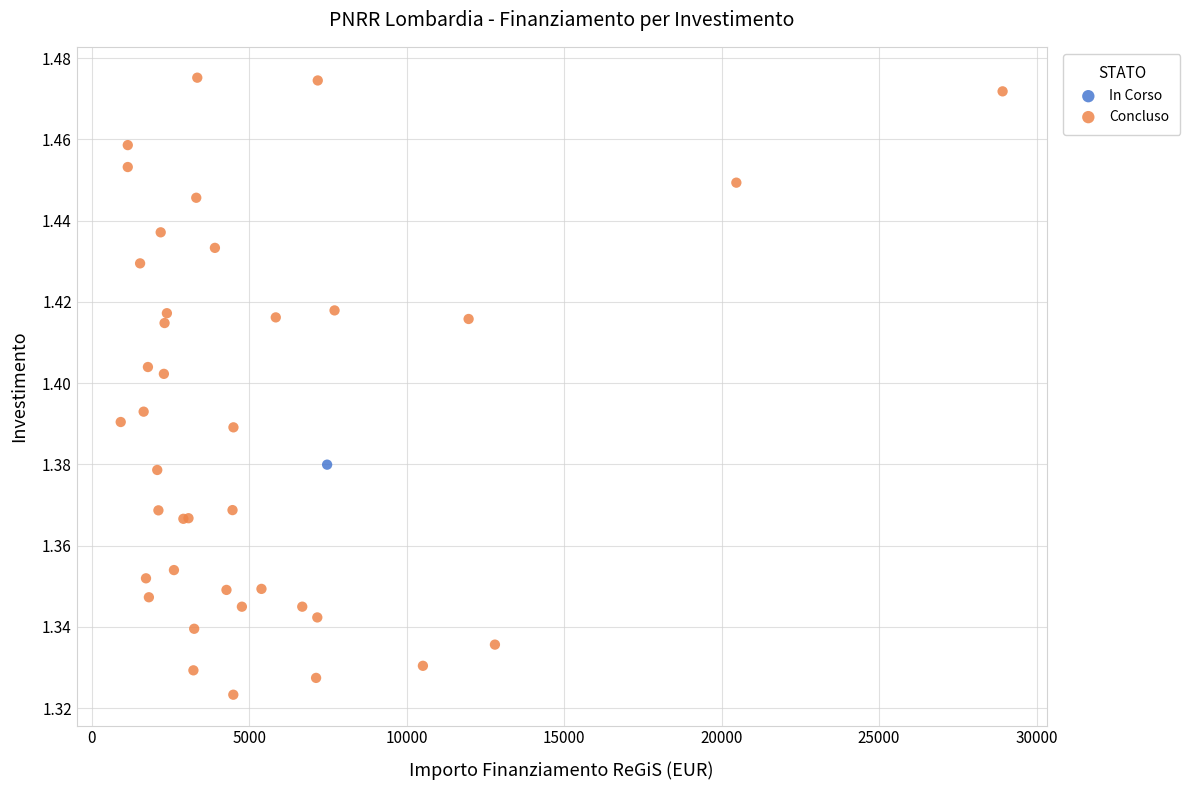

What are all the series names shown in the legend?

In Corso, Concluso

...

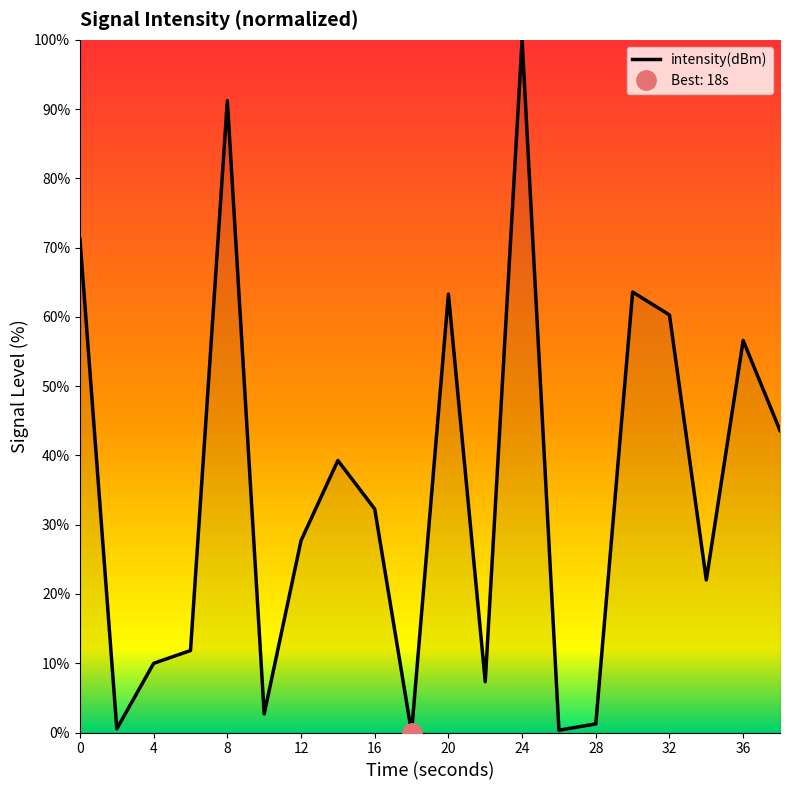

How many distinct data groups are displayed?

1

* * *

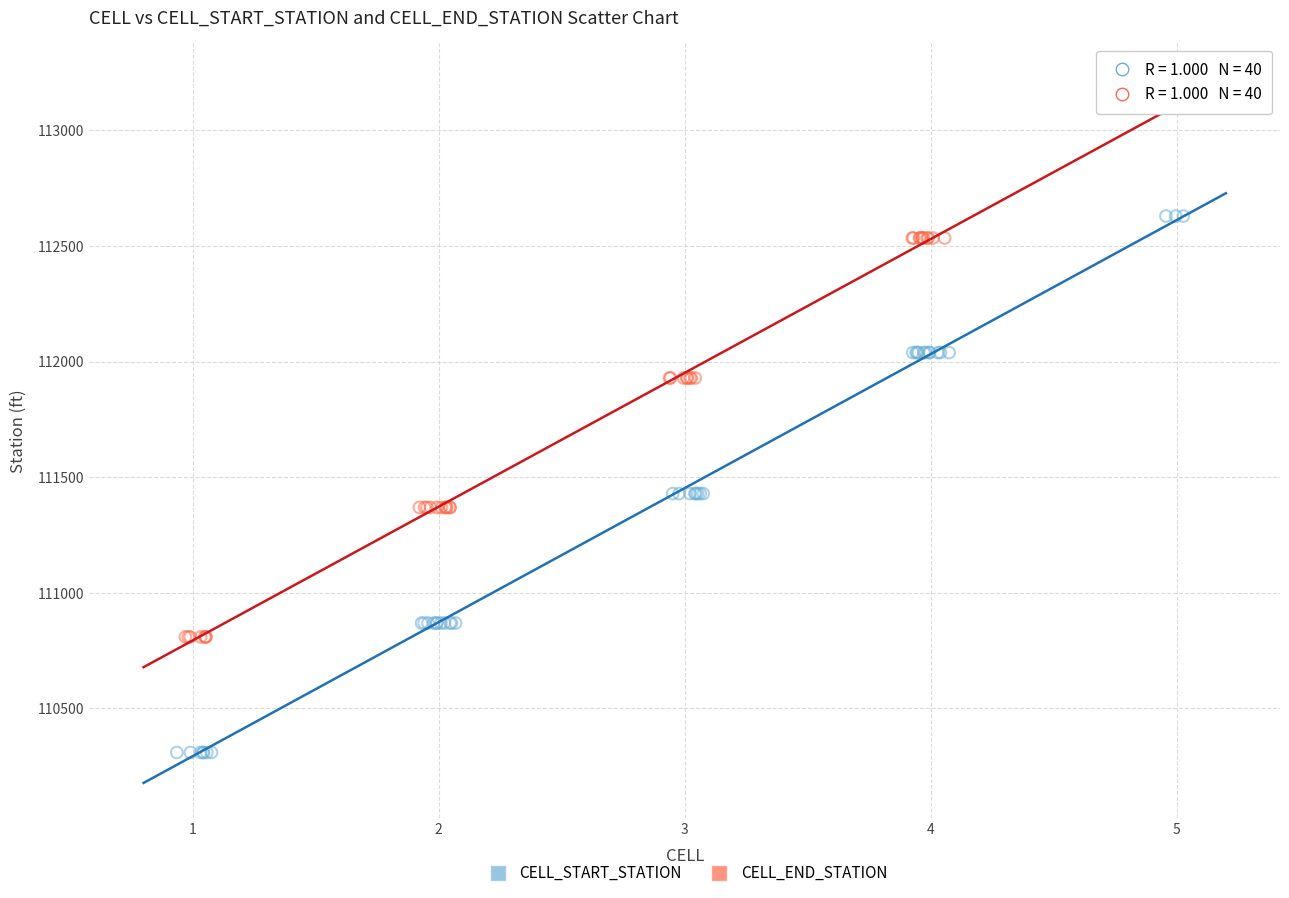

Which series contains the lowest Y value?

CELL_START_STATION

About this task » Lay out the stretch of the records from the line containing "Which series contains the lowest Y value?" through the line containing "CELL_START_STATION" as a Markdown table with the columns Row and Line, leaving out blank lines.

Response »
| Row | Line |
|---|---|
| 1 | Which series contains the lowest Y value? |
| 2 | CELL_START_STATION |